The arbitration order is the latest in a lengthy and complex legal saga involving the firm’s deferred compensation arrangement and its alleged refusal to pay six-figure benefits to departed advisors.

As detailed in the new FINRA arbitration order shared with ThinkAdvisor by an attorney representing some of the former advisors, the amounts of deferred compensation to be paid range from about $70,000 upward to more than $600,000, plus substantial attorneys fees and interest payments. Morgan Stanley is also ordered to pay to cover the cost of certain hearing fees, member fees and related administrative expenses.

In response to a request for comment about the order, a Morgan Stanley spokesperson offered the following: “Morgan Stanley has long offered deferred compensation to financial advisors to reward them for loyalty and good guardianship. This is not a retirement plan, as prior arbitration panels have rightly decided, and we think the panel reached the wrong result. We will continue to aggressively defend against meritless attacks suggesting otherwise.”

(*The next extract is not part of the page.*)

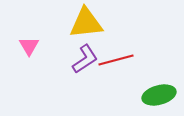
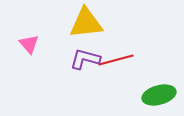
pink triangle: moved 2 px up; rotated 10 degrees counterclockwise
purple L-shape: rotated 132 degrees counterclockwise
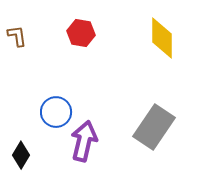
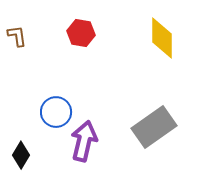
gray rectangle: rotated 21 degrees clockwise
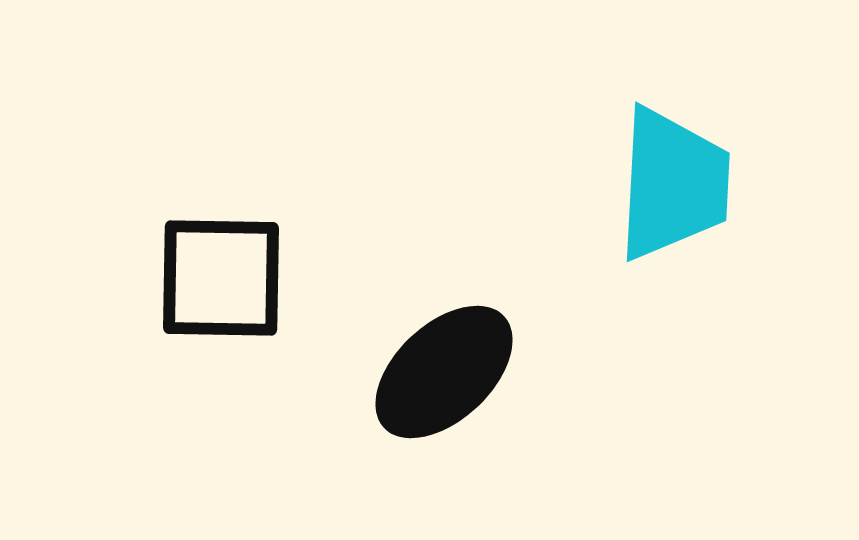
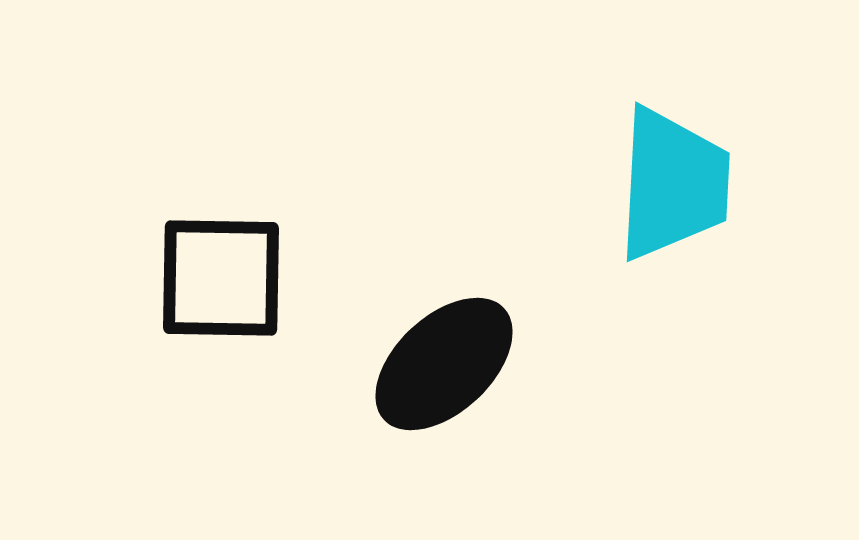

The new arbitration ruling comes several months after a court case involving similar claims was itself ordered into arbitration by the U.S. District Court for the Southern District of New York. In that mixed ruling, the judge declared that Morgan Stanley’s deferred compensation program was subject to the rules and requirements of the Employee Retirement Income Security Act, while simultaneously determining that the advisors needed to arbitrate their claims that Morgan Stanley illegally withheld certain deferred compensation payments after they chose to leave the firm.

At the time, Morgan Stanley declined to offer specific comments about the questions raised in the case or the proceedings writ large, pointing instead to the argumentation in its prior filings. In those documents, the firm argues the specific structure of its deferred compensation plan should not trigger ERISA anti-cutback protections.